Die Drohungen der Politik, zuletzt des Gesundheitsministers Daniel Bahr (FDP), verfehlten damit ihre Wirkung nicht. Diskutiert werden in Berlin eine Verschärfung der Vorstandshaftung und Bußgelder für rechtswidriges Verhaltern einer Kasse "in nennenswerter Größenordnung", wie sie der Unionsgesundheitsexperte Johannes Singhammer (CSU) forderte. Viele Krankenkassen hatten Kunden der City BKK abgewimmelt. Die Kasse wurde von der Aufsicht zum 1. Juli geschlossen.

Um neue Warteschlangen zu vermeiden, sollen zusätzliche Beratungsstellen eingerichtet, die Zahl der Berater in den Servicestellen und bei den telefonischen Hotlines der Versicherungen aufgestockt und die Öffnungszeiten verlängert werden. Einige Krankenkassen wie die Techniker (TK) in Hamburg hatten dies bereits in den vergangenen Tagen getan. Nach den Berichten der Kassenvertreter haben inzwischen über 40.000 der zuletzt 167.000 Versicherten der City BKK eine neue Kasse gefunden.

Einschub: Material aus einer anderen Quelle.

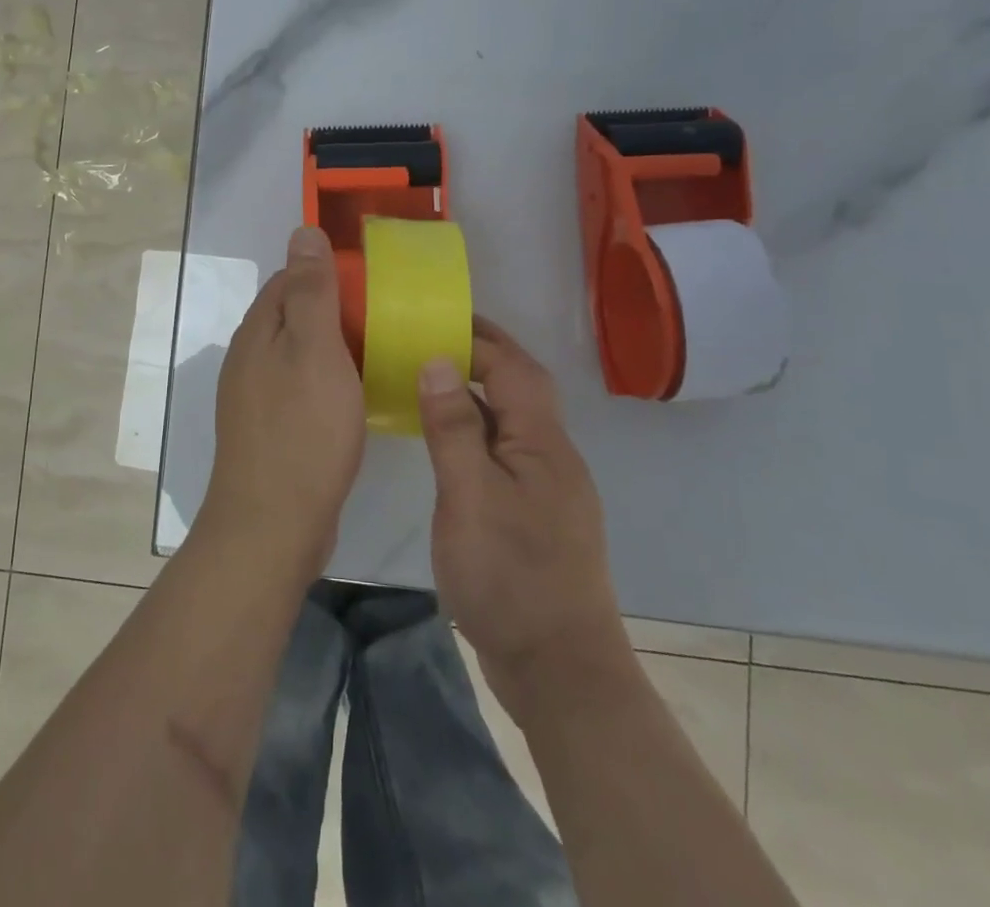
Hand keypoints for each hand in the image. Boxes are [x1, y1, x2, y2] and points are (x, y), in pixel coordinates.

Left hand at [202, 226, 366, 581]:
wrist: (272, 525)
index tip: (371, 282)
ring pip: (298, 354)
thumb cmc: (301, 430)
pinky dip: (327, 381)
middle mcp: (248, 358)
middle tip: (385, 318)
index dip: (327, 273)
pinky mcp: (268, 430)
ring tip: (378, 352)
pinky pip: (300, 388)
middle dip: (334, 310)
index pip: (288, 280)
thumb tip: (302, 231)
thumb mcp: (313, 349)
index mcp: (257, 332)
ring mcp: (254, 397)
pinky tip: (355, 397)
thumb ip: (309, 291)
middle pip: (292, 316)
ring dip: (333, 348)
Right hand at [418, 317, 630, 717]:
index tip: (433, 317)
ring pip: (512, 421)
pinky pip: (505, 451)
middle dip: (481, 354)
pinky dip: (476, 430)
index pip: (513, 367)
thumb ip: (453, 427)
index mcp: (542, 443)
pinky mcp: (536, 515)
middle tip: (429, 336)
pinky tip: (447, 443)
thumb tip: (437, 360)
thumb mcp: (470, 497)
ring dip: (477, 392)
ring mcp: (547, 488)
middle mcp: (553, 455)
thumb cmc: (510, 577)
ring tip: (429, 378)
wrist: (560, 672)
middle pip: (520, 387)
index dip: (476, 337)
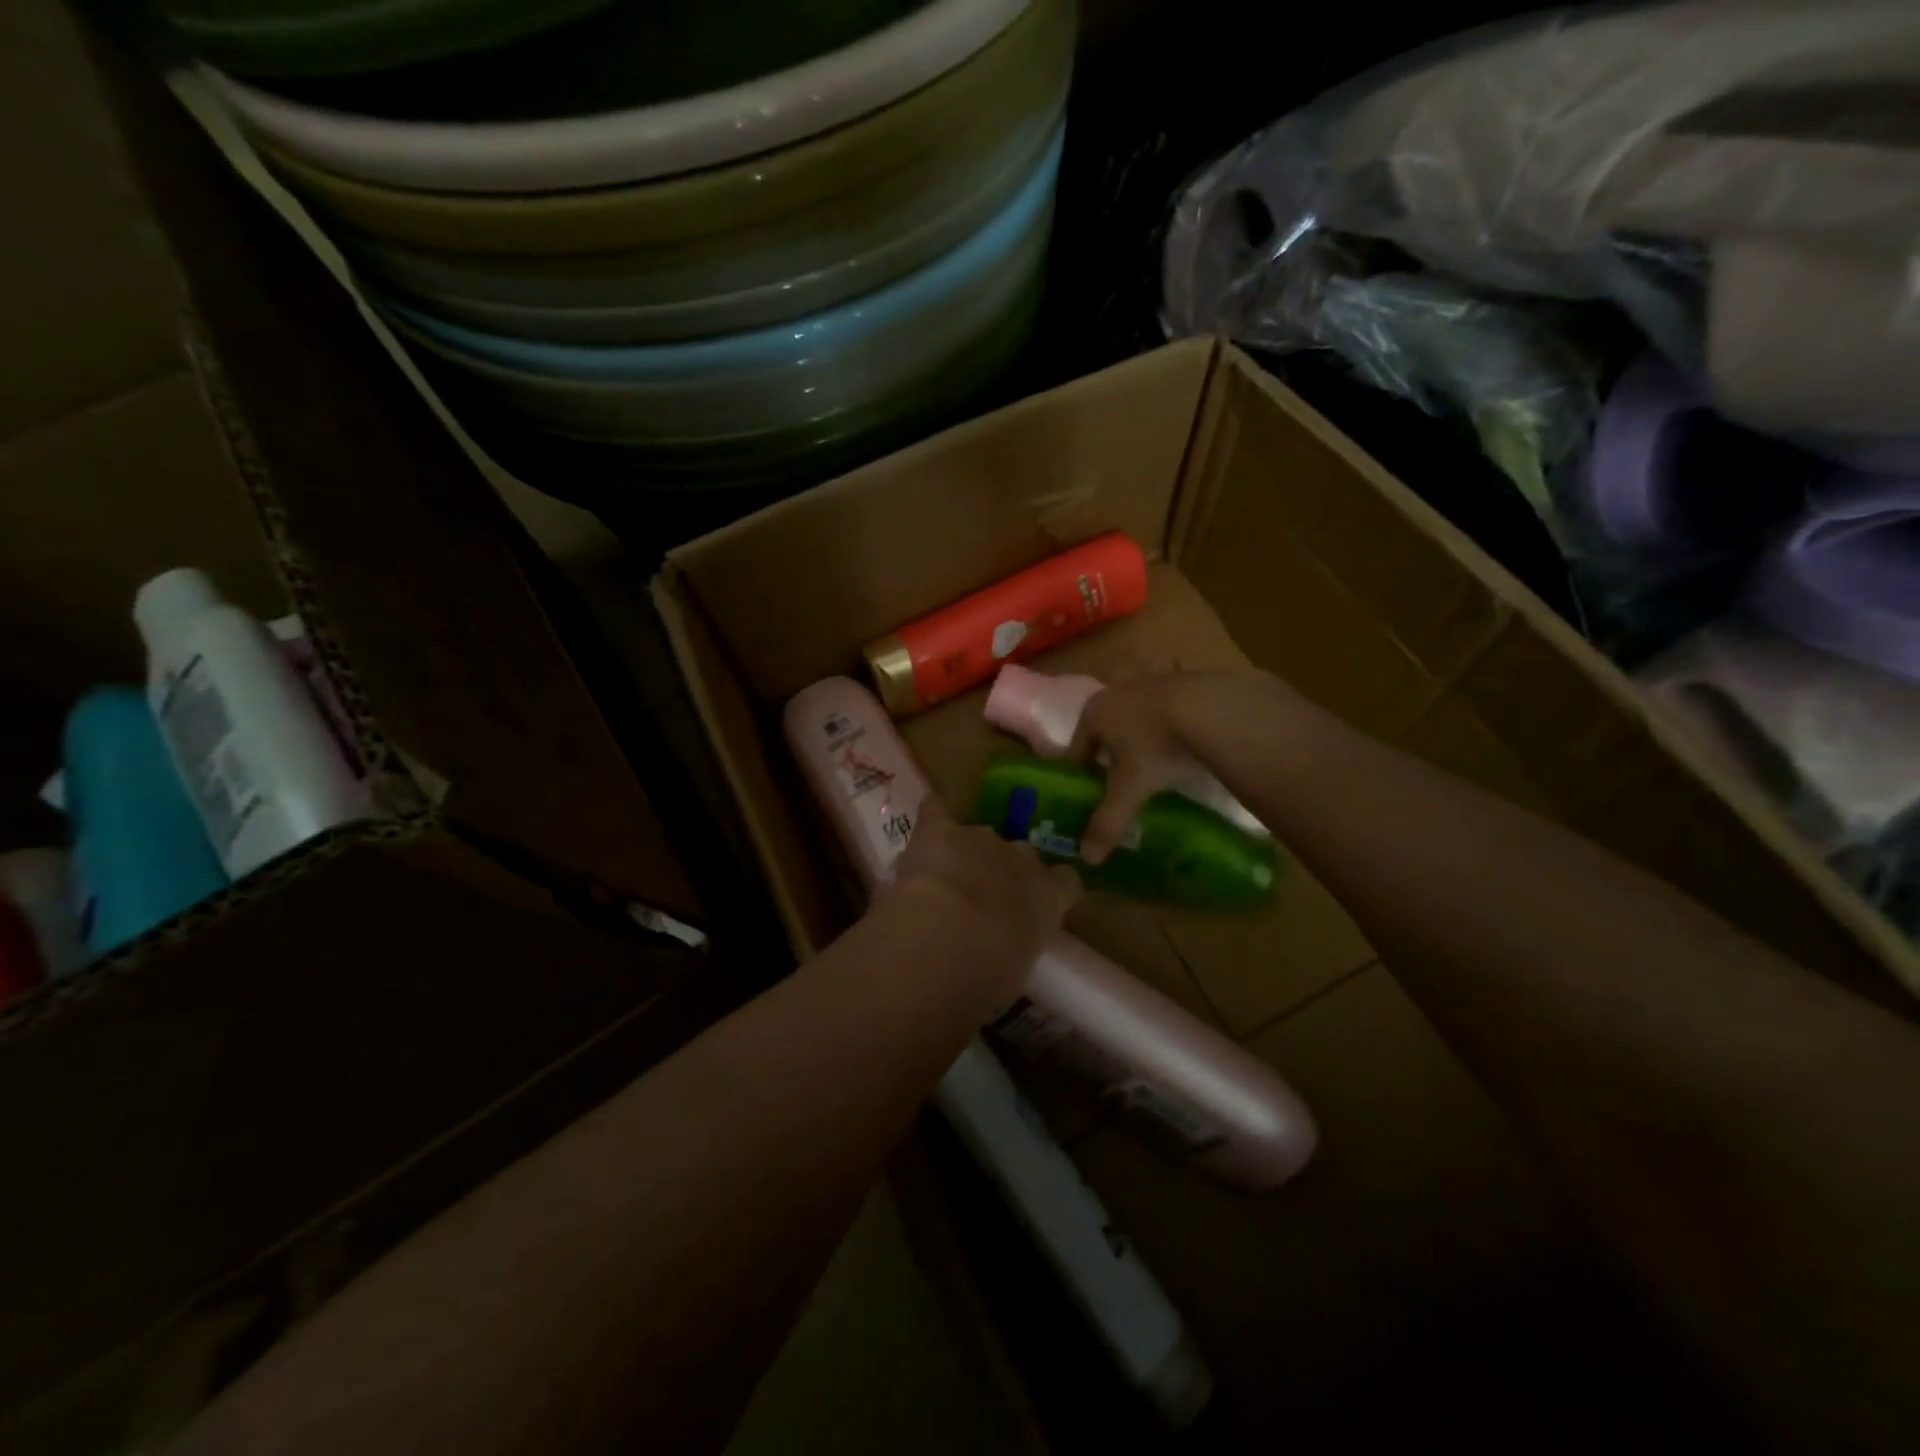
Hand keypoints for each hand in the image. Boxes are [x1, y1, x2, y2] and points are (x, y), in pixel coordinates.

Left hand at [889, 797, 1080, 997]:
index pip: (1065, 881)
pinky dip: (932, 818)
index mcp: (1049, 896)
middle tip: (980, 901)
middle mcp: (1021, 858)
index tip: (1032, 908)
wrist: (944, 944)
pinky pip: (937, 812)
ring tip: (943, 879)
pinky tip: (924, 827)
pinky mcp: (939, 830)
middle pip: (1019, 854)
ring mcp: (980, 839)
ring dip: (964, 855)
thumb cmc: (987, 977)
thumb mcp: (1017, 969)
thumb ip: (1016, 945)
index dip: (1048, 890)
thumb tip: (1002, 948)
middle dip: (1002, 872)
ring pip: (977, 838)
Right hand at [1068, 673, 1214, 864]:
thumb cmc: (1156, 746)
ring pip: (1136, 708)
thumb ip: (1108, 821)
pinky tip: (1185, 732)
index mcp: (1094, 713)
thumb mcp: (1130, 788)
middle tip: (1122, 777)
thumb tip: (1087, 859)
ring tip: (1154, 753)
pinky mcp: (1183, 677)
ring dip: (1140, 727)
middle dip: (1110, 748)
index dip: (1081, 772)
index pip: (1077, 747)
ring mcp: (1151, 680)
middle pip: (1105, 725)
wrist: (1211, 708)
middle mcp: (1116, 690)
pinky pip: (1169, 699)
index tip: (1090, 793)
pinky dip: (1172, 714)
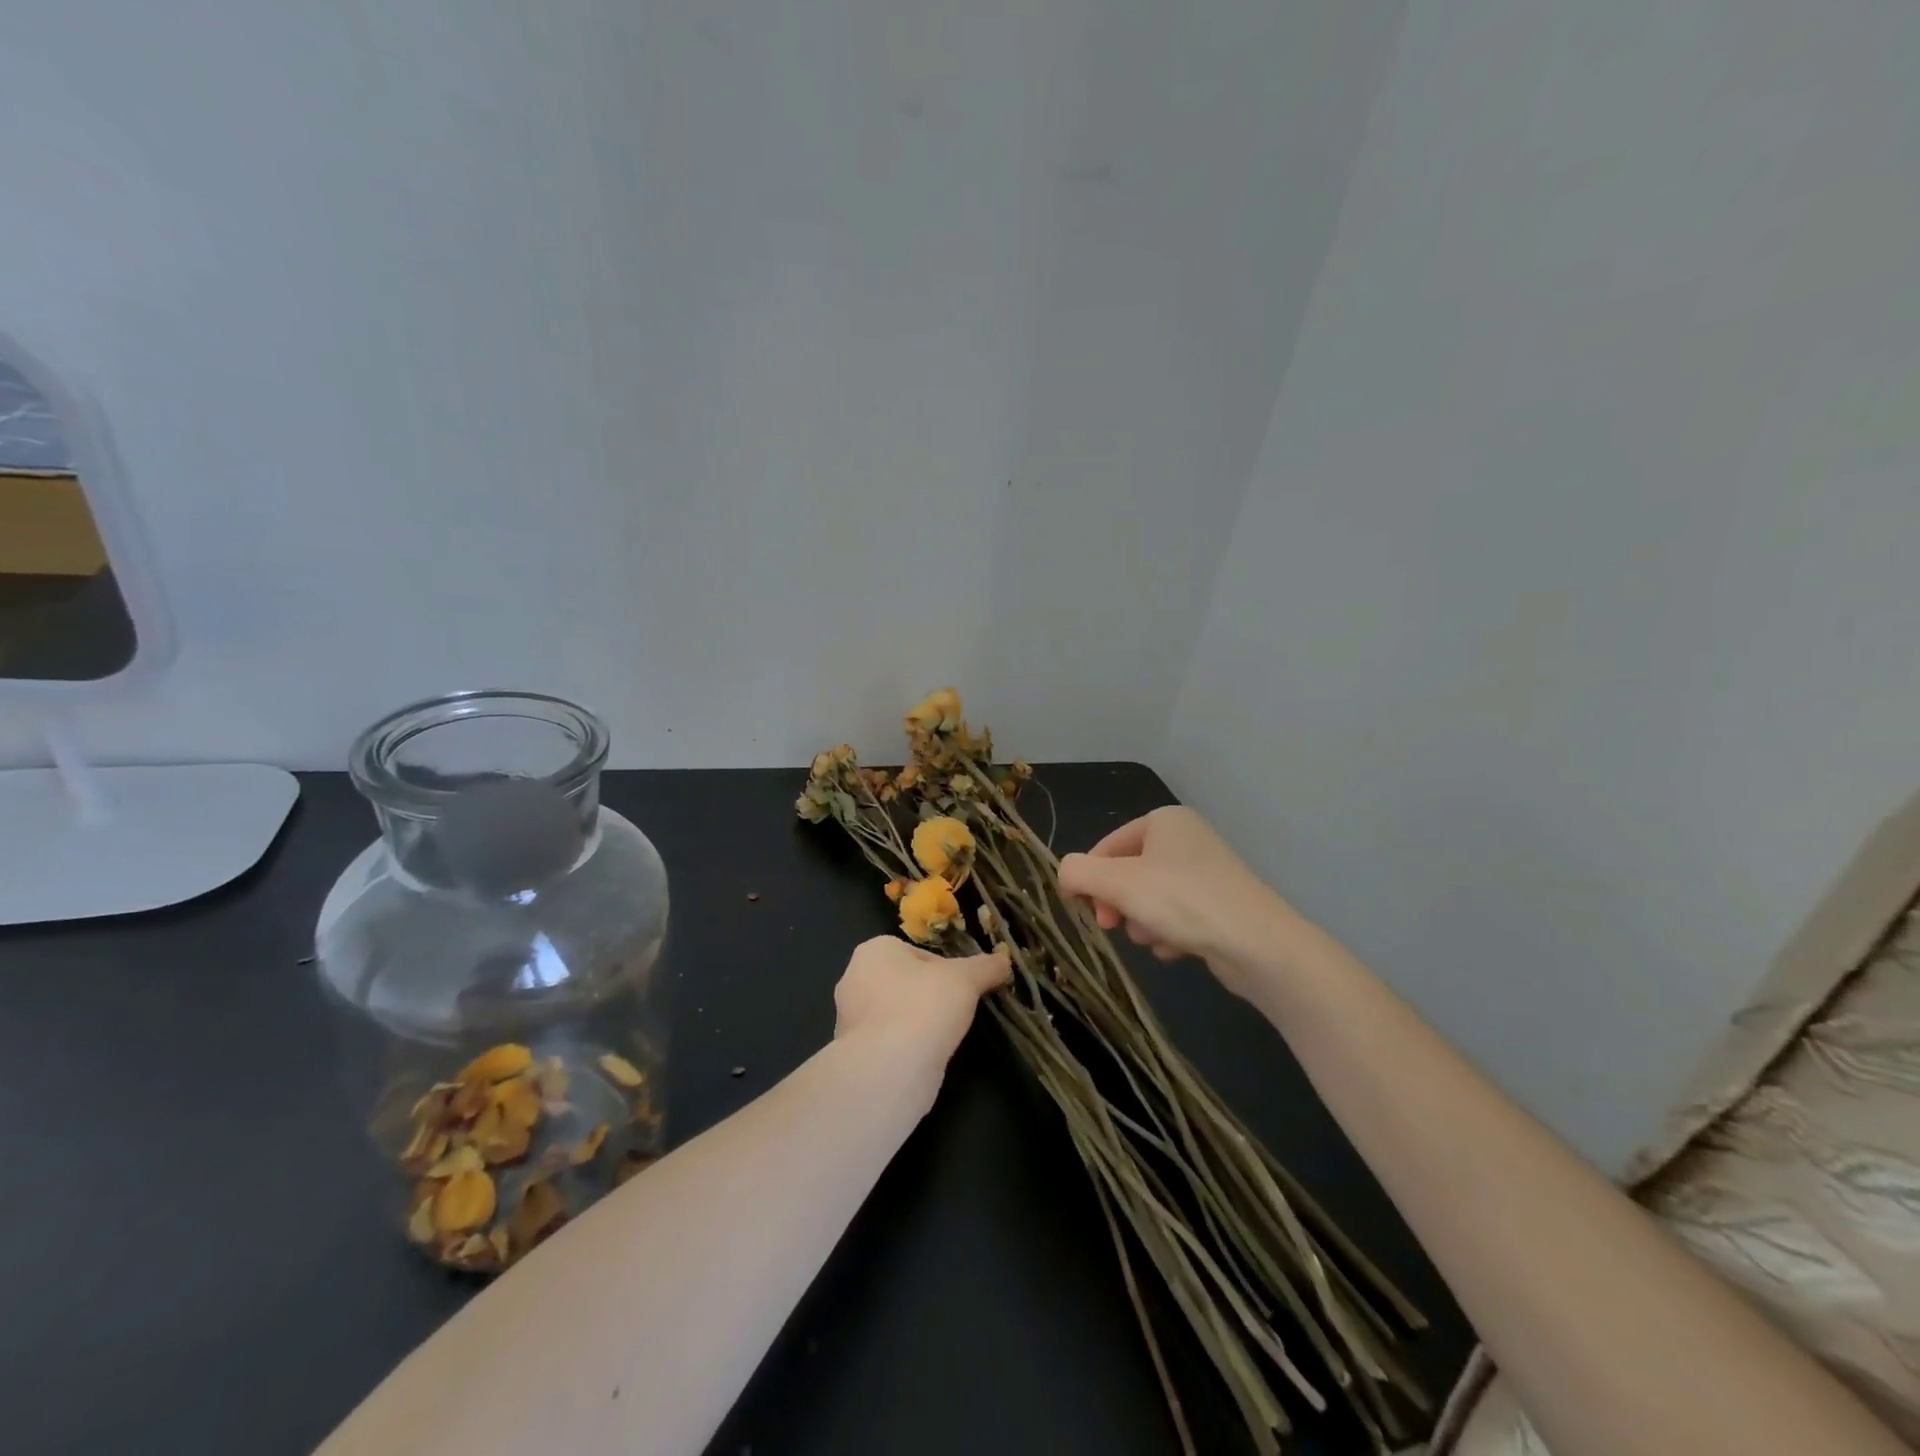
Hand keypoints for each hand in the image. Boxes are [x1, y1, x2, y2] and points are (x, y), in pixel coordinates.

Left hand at [832, 936, 1009, 1081]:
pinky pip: (887, 1042)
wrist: (891, 1069)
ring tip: (942, 1038)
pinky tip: (924, 1058)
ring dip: (917, 1023)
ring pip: (896, 1014)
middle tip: (955, 1012)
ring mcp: (849, 1019)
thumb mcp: (966, 979)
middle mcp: (854, 979)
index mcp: (874, 951)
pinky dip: (906, 1048)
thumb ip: (986, 967)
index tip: (963, 989)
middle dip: (929, 996)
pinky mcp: (852, 1054)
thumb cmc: (925, 1006)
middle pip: (905, 983)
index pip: (918, 954)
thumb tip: (1005, 960)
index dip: (946, 971)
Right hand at [1057, 806, 1305, 998]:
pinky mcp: (1220, 905)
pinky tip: (1178, 948)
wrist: (1258, 944)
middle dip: (1119, 904)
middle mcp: (1186, 839)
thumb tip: (1066, 874)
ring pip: (1150, 899)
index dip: (1091, 880)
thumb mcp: (1117, 883)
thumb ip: (1078, 872)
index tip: (1089, 912)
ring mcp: (1206, 872)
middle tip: (1116, 927)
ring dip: (1143, 922)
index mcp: (1164, 820)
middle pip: (1128, 874)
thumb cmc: (1182, 901)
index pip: (1106, 847)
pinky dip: (1169, 933)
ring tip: (1156, 938)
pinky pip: (1177, 916)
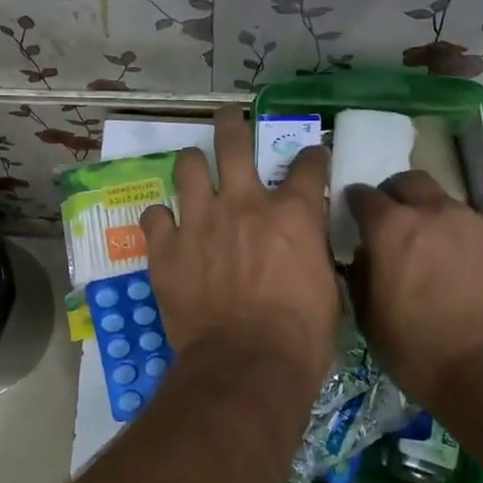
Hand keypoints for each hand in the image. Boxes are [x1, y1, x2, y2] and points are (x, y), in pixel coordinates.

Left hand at [139, 109, 336, 390]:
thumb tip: (308, 249)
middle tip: (229, 117)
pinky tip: (165, 227)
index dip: (312, 156)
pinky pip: (154, 216)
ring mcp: (199, 221)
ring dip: (192, 164)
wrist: (246, 365)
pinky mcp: (165, 247)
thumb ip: (314, 255)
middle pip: (233, 141)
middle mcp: (243, 204)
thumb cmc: (300, 337)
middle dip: (232, 123)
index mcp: (292, 214)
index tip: (311, 157)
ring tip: (193, 167)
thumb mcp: (328, 290)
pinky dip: (161, 219)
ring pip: (188, 166)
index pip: (308, 164)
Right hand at [346, 172, 482, 395]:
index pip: (364, 195)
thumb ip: (362, 276)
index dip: (358, 204)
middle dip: (401, 195)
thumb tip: (366, 257)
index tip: (358, 217)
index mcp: (394, 229)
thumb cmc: (423, 355)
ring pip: (460, 211)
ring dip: (448, 227)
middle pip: (414, 182)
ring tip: (454, 265)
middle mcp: (441, 214)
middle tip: (401, 225)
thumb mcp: (371, 321)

Der Spitzenverband in der gesetzlichen Krankenversicherung (GKV) betonte, dass am Ende kein Versicherter ohne Versicherungsschutz bleiben werde. Bis zum 30. Juni bleibe die Versichertenkarte der City BKK gültig. Außerdem würden Versicherte, die bis zum 14. Juli ihr Wahlrecht nicht ausgeübt haben, automatisch von ihrem Arbeitgeber, der Rentenversicherung oder der Arbeitsagentur bei der Kasse angemeldet, wo er vor der City BKK versichert war. Lässt sich diese nicht ermitteln, wählt der Arbeitgeber eine andere Kasse.

Vorschläge des AOK-Bundesverbands fanden dagegen keine Mehrheit. Dieser wollte Verunsicherungen von Versicherten bei künftigen Schließungen von Kassen dadurch vermeiden, dass die schließende Kasse verpflichtet wird, jedem Versicherten sofort eine neue Kasse per Brief anzubieten. Vor allem der GKV-Spitzenverband lehnt dies als unzulässigen Eingriff in die Wahlfreiheit der Versicherten ab. Wie problemlose Kassenwechsel nun für den Fall weiterer Kasseninsolvenzen sicher gestellt werden können, wollen die Kassen weiter diskutieren.
Im Wahljahr 2013 drohen den Versicherten laut dem SPD-Experten Karl Lauterbach unterdessen eine Welle von Kasseninsolvenzen: "Genau in zwei Jahren werden wir die maximale Bewegung im Sinne der meisten Insolvenzen haben." Kostensteigerung von jeweils fünf Milliarden Euro kämen 2012 und 2013 auf die Kassen zu. Die Folge seien Zusatzbeiträge von 16 Euro pro Jahr im Schnitt - eine große Spannbreite führe aber zu reichlich Kassenwechsel und -insolvenzen. Grünen-Chefin Claudia Roth sagte, Geringverdiener und Ältere würden immer stärker zu Verlierern schwarz-gelber Gesundheitspolitik.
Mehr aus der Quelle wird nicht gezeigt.